Origin / Type Location / Term Latest Price (EUR/kg) 1–3 Week Change
Turkey sultanas type 9, grade A Malatya, FOB 2.35 Stable vs. late March
Turkey sultanas type 9, RTU Malatya, CIF 2.40 Stable
China sultanas type 9 RTU (STD) Hamburg, FCA 2.21 Flat over March
India golden AA New Delhi, FOB 2.31 Flat–slightly softer vs. mid-March
India brown AA New Delhi, FOB 1.86 Flat–slightly softer
Chile flame jumbo Dordrecht, FCA 2.48 Stable

🌍 Supply & Demand Balance

The Aegean region, a key source of Turkish sultanas, has endured exceptional rainfall over the last quarter. Continuous precipitation and river flooding in districts such as Turgutlu have submerged some vineyards, while high humidity is increasing the incidence risk of fungal diseases and thrips infestations. Local authorities have urged growers, especially around Salihli, to intensify monitoring and crop protection measures.

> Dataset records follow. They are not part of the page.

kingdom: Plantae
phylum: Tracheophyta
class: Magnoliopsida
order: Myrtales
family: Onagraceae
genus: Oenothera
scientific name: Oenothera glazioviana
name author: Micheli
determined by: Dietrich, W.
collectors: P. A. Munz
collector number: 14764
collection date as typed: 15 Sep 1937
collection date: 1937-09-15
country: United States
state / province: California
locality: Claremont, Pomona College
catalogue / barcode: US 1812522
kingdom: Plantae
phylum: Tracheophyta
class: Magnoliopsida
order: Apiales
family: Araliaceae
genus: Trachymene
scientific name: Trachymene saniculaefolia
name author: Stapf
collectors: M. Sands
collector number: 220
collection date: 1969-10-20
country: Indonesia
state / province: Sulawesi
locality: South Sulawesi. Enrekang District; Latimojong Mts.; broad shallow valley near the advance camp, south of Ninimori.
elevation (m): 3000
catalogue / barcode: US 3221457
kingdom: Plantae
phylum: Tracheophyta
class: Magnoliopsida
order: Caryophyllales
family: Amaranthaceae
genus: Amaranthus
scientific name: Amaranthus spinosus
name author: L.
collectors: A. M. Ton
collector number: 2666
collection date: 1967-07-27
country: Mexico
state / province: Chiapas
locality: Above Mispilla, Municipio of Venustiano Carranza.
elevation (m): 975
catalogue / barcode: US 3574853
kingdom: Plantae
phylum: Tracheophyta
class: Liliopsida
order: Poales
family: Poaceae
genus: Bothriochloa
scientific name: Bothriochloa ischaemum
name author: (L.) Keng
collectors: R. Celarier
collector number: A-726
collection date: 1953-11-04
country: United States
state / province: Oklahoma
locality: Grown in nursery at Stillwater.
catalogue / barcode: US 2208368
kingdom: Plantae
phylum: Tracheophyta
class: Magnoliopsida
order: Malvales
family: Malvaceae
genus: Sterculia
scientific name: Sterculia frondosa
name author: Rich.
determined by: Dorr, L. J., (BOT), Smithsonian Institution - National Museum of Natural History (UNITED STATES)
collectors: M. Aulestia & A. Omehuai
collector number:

Despite these localized threats, overall weather temperatures remain near seasonal norms, supporting expectations for a broadly good harvest this year. On the demand side, exports are described as slow, with buyers in major import regions remaining cautious and largely covered in the short term. This sluggish offtake offsets the weather‑driven production risks, keeping the global supply–demand balance comfortable for now and limiting upward price pressure.

📊 Fundamentals & Weather Outlook

Fundamentals currently hinge on three factors: the extent of permanent damage from recent flooding, the effectiveness of disease and pest control, and the pace of export demand recovery. Assessments in the Gediz River basin are still ongoing, and only once water fully recedes will producers and traders be able to quantify yield impacts. So far, there is no broad revision to crop expectations, but uncertainty is higher for low‑lying and poorly drained plots.

The short‑term weather forecast for Manisa shows a gradual shift from intermittent rain to drier, sunnier conditions over the next week, with daytime highs around 16–21°C. This pattern should help vineyards to dry and limit further disease spread, provided growers maintain timely fungicide and insecticide programmes. If these more favorable conditions are confirmed through April, the current narrative of a potentially good harvest with localized quality issues is likely to persist, anchoring prices in their present range.

📆 Trading Outlook

  • For buyers: Use current price stability to extend coverage modestly into Q3, especially for Turkish and Chinese sultanas, while keeping some flexibility in case weather issues escalate and tighten supply.
  • For sellers/originators: Consider locking in forward sales near current EUR levels in high‑risk vineyard zones exposed to flooding, but avoid over‑committing volumes until damage assessments are clearer.
  • For industrial users: Evaluate partial origin diversification toward India and China to mitigate any potential Aegean‑related quality or availability disruptions later in the season.

📉 3‑Day Price Indication

  • Turkey (Malatya, FOB): Prices for type 8–10 sultanas expected to remain broadly sideways in the next 3 days, with only limited scope for firmer levels as export demand is still slow.
  • Northwest Europe (Dordrecht/Hamburg, FCA): Stable EUR price indications for Chinese and Chilean raisins; no immediate weather‑driven premium expected.
  • India (New Delhi, FOB): Brown, black and golden raisins likely to trade flat in the very short term, continuing to offer a small discount to Turkish equivalents.